Entrevista

Monseñor Carlos Osoro: «La familia es el mejor antídoto contra la ideología de género»

El arzobispo de Madrid, que recibirá la birreta y el anillo cardenalicio el 19 de noviembre, asegura que el Papa Francisco «no tiene más enemigos que sus antecesores»

El arzobispo de Madrid en un momento de la entrevista con ABC
El arzobispo de Madrid en un momento de la entrevista con ABC - Maya Balanya

Cuando llegó a Madrid en agosto de 2014 monseñor Carlos Osoro se presentó como «un obispo para todos» en una Iglesia en la que «nadie sobra». Desde entonces su labor al frente de la Archidiócesis ha sido la de hacer sitio para todos, compartiendo ese afán del Papa Francisco por fomentar una verdadera «cultura del encuentro».

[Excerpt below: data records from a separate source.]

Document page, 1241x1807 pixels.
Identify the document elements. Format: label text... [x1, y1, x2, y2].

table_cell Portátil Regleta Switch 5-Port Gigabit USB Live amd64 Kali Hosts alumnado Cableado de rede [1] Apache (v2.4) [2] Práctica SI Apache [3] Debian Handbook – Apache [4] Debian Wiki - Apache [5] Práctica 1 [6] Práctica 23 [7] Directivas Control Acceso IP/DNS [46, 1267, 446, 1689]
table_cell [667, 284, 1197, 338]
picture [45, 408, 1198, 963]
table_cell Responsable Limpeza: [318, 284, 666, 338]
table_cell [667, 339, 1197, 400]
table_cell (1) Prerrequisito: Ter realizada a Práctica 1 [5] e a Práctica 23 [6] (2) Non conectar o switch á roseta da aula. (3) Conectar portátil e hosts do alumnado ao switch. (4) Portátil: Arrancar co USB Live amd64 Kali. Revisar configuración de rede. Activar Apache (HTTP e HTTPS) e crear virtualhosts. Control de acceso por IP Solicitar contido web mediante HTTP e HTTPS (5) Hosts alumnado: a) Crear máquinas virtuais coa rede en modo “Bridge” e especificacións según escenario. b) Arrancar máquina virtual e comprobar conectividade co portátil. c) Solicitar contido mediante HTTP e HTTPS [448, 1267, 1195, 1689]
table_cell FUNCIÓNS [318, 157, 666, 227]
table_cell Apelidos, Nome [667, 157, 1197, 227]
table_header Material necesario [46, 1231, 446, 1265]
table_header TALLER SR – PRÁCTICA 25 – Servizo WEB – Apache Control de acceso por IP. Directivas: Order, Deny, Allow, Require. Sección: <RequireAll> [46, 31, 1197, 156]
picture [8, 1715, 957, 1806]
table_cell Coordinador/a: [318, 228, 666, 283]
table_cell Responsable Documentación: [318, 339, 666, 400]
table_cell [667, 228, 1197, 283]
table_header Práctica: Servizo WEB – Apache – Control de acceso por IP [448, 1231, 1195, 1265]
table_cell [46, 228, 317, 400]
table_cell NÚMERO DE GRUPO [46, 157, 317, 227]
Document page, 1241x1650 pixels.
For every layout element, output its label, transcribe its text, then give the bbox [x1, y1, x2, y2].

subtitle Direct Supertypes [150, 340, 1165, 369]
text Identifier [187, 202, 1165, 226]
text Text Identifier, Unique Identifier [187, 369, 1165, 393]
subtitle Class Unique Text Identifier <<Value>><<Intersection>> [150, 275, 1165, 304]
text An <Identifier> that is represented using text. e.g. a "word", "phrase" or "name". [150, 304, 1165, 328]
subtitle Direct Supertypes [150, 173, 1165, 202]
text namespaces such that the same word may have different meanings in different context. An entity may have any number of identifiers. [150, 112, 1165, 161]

Ese talante cercano y conciliador le ha valido al vicepresidente de la Conferencia Episcopal Española pasar a formar parte del círculo más estrecho del Santo Padre. El próximo 19 de noviembre en el Consistorio que cerrará el Año Santo de la Misericordia, el arzobispo de Madrid recibirá la birreta y el anillo cardenalicio. A partir de ese momento se integrará en el Colegio Cardenalicio que elige al Papa, en caso de celebrarse un cónclave.

Pocos días después de conocer la noticia, monseñor Carlos Osoro recibe a ABC en el Palacio Arzobispal de Madrid para agradecer al Santo Padre su gesto de confianza y afirmar públicamente que llevará «la púrpura» siguiendo el ejemplo de los mártires: dispuesto a dar la vida por la Iglesia.

—Podemos afirmar que el Papa no tiene en cuenta las sedes cardenalicias para elegir a sus cardenales, ¿qué mensaje quiere transmitir Francisco a la Iglesia en España con su elección?

—Sinceramente, no soy ninguna persona especial. Hay gente incluso más sabia. No sé lo que el Papa ha visto en mí, pero agradezco a Dios y al Santo Padre el que me haya elegido para colaborar más estrechamente con él. Siempre he buscado entregarme de primera

«Me siento muy identificado con el Papa Francisco; con su forma de ser, de pensar, de acercarse a los hombres»

mano a nuestro Señor. No dar ideas, porque el Señor no es una idea, es una Persona. A veces cuesta separarse de posiciones que son ideológicas. No sólo me cuesta a mí, sino también a otras personas que quisieran que te pusieras en una posición. Yo estoy en la vida nada más que para entregarme a una Persona.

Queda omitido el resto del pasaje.